INSTRUCTIONS TO FOLLOW
Reproduce the entries beneath exactly, without their images.

SOURCE MATERIAL
○ ○ ○ ○

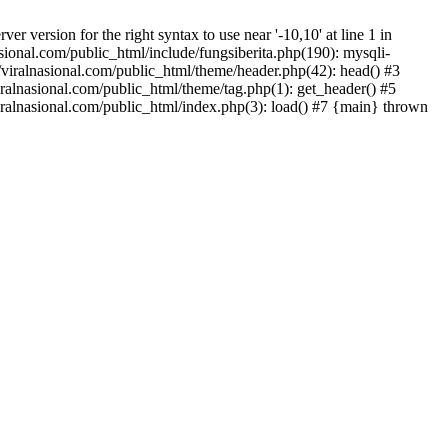
version for the right syntax to use near '-10,10' at line 1 in
onal.com/public_html/include/fungsiberita.php(190): mysqli-
iralnasional.com/public_html/theme/header.php(42): head() #3
alnasional.com/public_html/theme/tag.php(1): get_header() #5
alnasional.com/public_html/index.php(3): load() #7 {main} thrown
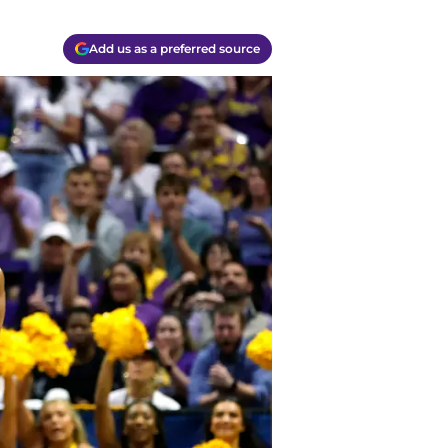
Add us as a preferred source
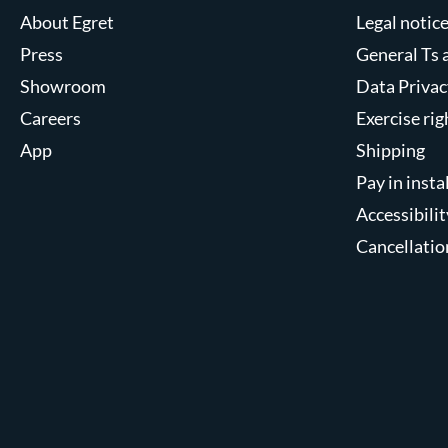
About Egret
Legal notic
Press
General Ts 
Showroom
Data Privac
Careers
Exercise ri
App
Shipping
Pay in inst
Accessibilit
Cancellatio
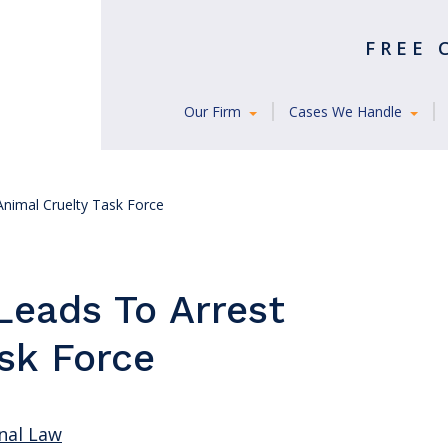
FREE
Our Firm
Cases We Handle
Animal Cruelty Task Force
Leads To Arrest
sk Force
nal Law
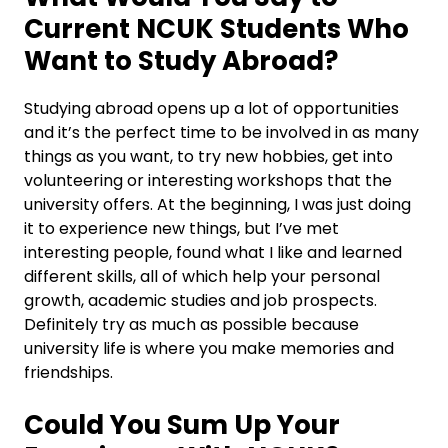
Current NCUK Students Who
Want to Study Abroad?
Studying abroad opens up a lot of opportunities
and it’s the perfect time to be involved in as many
things as you want, to try new hobbies, get into
volunteering or interesting workshops that the
university offers. At the beginning, I was just doing
it to experience new things, but I’ve met
interesting people, found what I like and learned
different skills, all of which help your personal
growth, academic studies and job prospects.
Definitely try as much as possible because
university life is where you make memories and
friendships.
Could You Sum Up Your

○ ○ ○ ○

RESULT
version for the right syntax to use near '-10,10' at line 1 in
onal.com/public_html/include/fungsiberita.php(190): mysqli-
iralnasional.com/public_html/theme/header.php(42): head() #3
alnasional.com/public_html/theme/tag.php(1): get_header() #5
alnasional.com/public_html/index.php(3): load() #7 {main} thrown
Add us as a preferred source
About Egret
Legal notic
Press
General Ts 
Showroom
Data Privac
Careers
Exercise ri
App
Shipping
Pay in inst
Accessibilit
Cancellatio
FREE
Our Firm
Cases We Handle
Animal Cruelty Task Force
Leads To Arrest
sk Force
nal Law
Current NCUK Students Who
Want to Study Abroad?
Studying abroad opens up a lot of opportunities
and it’s the perfect time to be involved in as many
things as you want, to try new hobbies, get into
volunteering or interesting workshops that the
university offers. At the beginning, I was just doing
it to experience new things, but I’ve met
interesting people, found what I like and learned
different skills, all of which help your personal
growth, academic studies and job prospects.
Definitely try as much as possible because
university life is where you make memories and
friendships.
Could You Sum Up Your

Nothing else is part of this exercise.